The evenness or equality with which income is dealt out among members of a society is reflected in the income distribution. If everyone earned exactly the same amount of money, then the income distribution would be perfectly equal. If no one earned any money except for one person, who earned all of the money, then the income distribution would be perfectly unequal. Usually, however, a society's income distribution falls somewhere in the middle between equal and unequal. How do we measure the degree of equality or inequality?  

The Quintile Method

Economists often measure income equality by measuring how much income is earned by different segments of the population. Very often, economists break down all workers into five segments in terms of how much money they make: the top 20%, the second 20%, the third 20%, the fourth 20%, and the bottom 20%. With the right data, we can create a chart detailing how much income each segment earns out of the total amount of income for all workers. 
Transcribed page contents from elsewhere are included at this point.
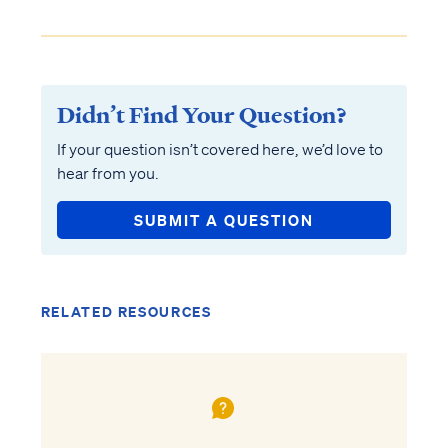
Didn’t Find Your Question?
If your question isn’t covered here, we’d love to
hear from you.
SUBMIT A QUESTION
RELATED RESOURCES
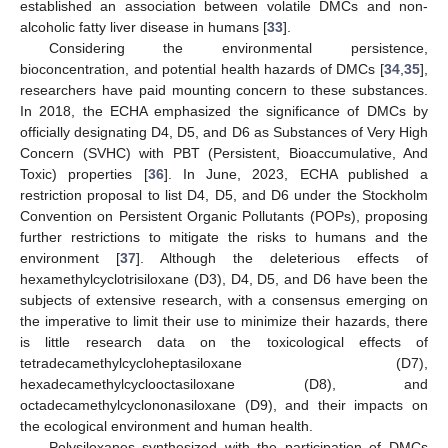
established an association between volatile DMCs and non-
alcoholic fatty liver disease in humans [
33
].
Considering the environmental persistence,
bioconcentration, and potential health hazards of DMCs [
34
,
35
],
researchers have paid mounting concern to these substances.
In 2018, the ECHA emphasized the significance of DMCs by
officially designating D4, D5, and D6 as Substances of Very High
Concern (SVHC) with PBT (Persistent, Bioaccumulative, And
Toxic) properties [
36
]. In June, 2023, ECHA published a
restriction proposal to list D4, D5, and D6 under the Stockholm
Convention on Persistent Organic Pollutants (POPs), proposing
further restrictions to mitigate the risks to humans and the
environment [
37
]. Although the deleterious effects of
hexamethylcyclotrisiloxane (D3), D4, D5, and D6 have been the
subjects of extensive research, with a consensus emerging on
the imperative to limit their use to minimize their hazards, there
is little research data on the toxicological effects of
tetradecamethylcycloheptasiloxane (D7),
hexadecamethylcyclooctasiloxane (D8), and
octadecamethylcyclononasiloxane (D9), and their impacts on
the ecological environment and human health.
Polysiloxanes synthesized with the participation of DMCs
Let's say that the average incomes for five segments in a society are $10,000, $24,000, $50,000, $80,000, and $110,000. To look at income distribution, we need to see what percentage of total income each segment makes, rather than the actual amount of money each makes. Since each of the segments contains the same number of people, we don't need to worry about weighting the average incomes and can do a straightforward part-over-whole calculation of each segment's earnings. 

For total income we will use the sum of the five average incomes: \($10,000+$24,000+$50,000+$80,000+$110,000 = $274,000\)

Next we find the percentage of total income that each segment of the population earns, by dividing that segment’s income by the total income: 

Segment 1: \($10,000/$274,000 = 0.036 = 3.6\%\)

Segment 2: \($24,000/$274,000 = 0.088 = 8.8\%\)

Segment 3: \($50,000/$274,000 = 0.182 = 18.2\%\)

Segment 4: \($80,000/$274,000 = 0.292 = 29.2\%\)

Segment 5: \($110,000/$274,000 = 0.401 = 40.1\%\)

(Note: The total cumulative percentage here is 99.9% due to rounding. It should be equal to 100%, since it represents the total income earned by all workers.)

What these figures indicate is that the bottom fifth of the population gets less than 4% of the total income, while the top fifth of the population gets over 40% of the total income. This is a high degree of income inequality. 

Lorenz Curves and Gini Coefficients

Economists also look at cumulative figures for income distribution. To find the cumulative figures, simply add the percentages together at each level, giving the amount of income earned by all people at or below a certain level. In our example, the results are as follows: 

Segment 1 cumulative percentage: \(3.6\%\)

Segment 2 cumulative percentage: \(3.6\%+ 8.8\% = 12.4\%\)

Segment 3 cumulative percentage: \(12.4\% + 18.2\% = 30.6\%\)

Segment 4 cumulative percentage: \(30.6\%+29.2\%=59.8\%\)

Segment 5 cumulative percentage: \(59.8\%+40.1\%=99.9\%\)

(Note: Again, the total cumulative percentage here is 99.9% due to rounding, but should equal 100%.)

If we plot these values in a graph with quintiles on the horizontal axis and cumulative percentages on the vertical axis, we can compare the resulting curve to a perfectly equal income distribution, which would be a straight-line graph: 

The calculation of the Gini coefficient, using a graph with percent of population on the horizontal axis and percent of income on the vertical axis. A concave up, everywhere increasing curve runs from the origin to the point 100 percent, 100 percent. This is the Lorenz curve. The area below the curve is labeled B. A straight line also runs from the origin to the point 100 percent, 100 percent. The area below this line and above the Lorenz curve is labeled A. 

This type of graph, showing income distribution among population segments, is called a Lorenz curve. Using the Lorenz curve, we can also generate a numerical representation of income inequality called the Gini coefficient. The Gini coefficient, which ranges between 0 and 1, is equal to the area between the actual and equal-distribution curves divided by the total area under the equal-distribution curve. In the figure, the Gini coefficient is equal to the area of region \(A\) divided by the area of region \(A+B\). The greater the Gini coefficient, the greater the degree of income inequality. A perfectly equal income distribution will have a Gini coefficient of 0, while a perfectly unequal distribution will have a Gini coefficient of 1. 

Income mobility

Another factor to consider when studying the degree of inequality in a society is the amount of income mobility. Income mobility refers to the ease with which workers can move up and down in the hierarchy of earning power. If the rich always stay rich and the poor always stay poor, then an unequal income distribution is a permanent and serious problem. If workers easily shift from middle class to upper class or from lower class to middle class, however, then the degree of inequality becomes less serious, since the inequality is fluid and temporary (on an individual basis).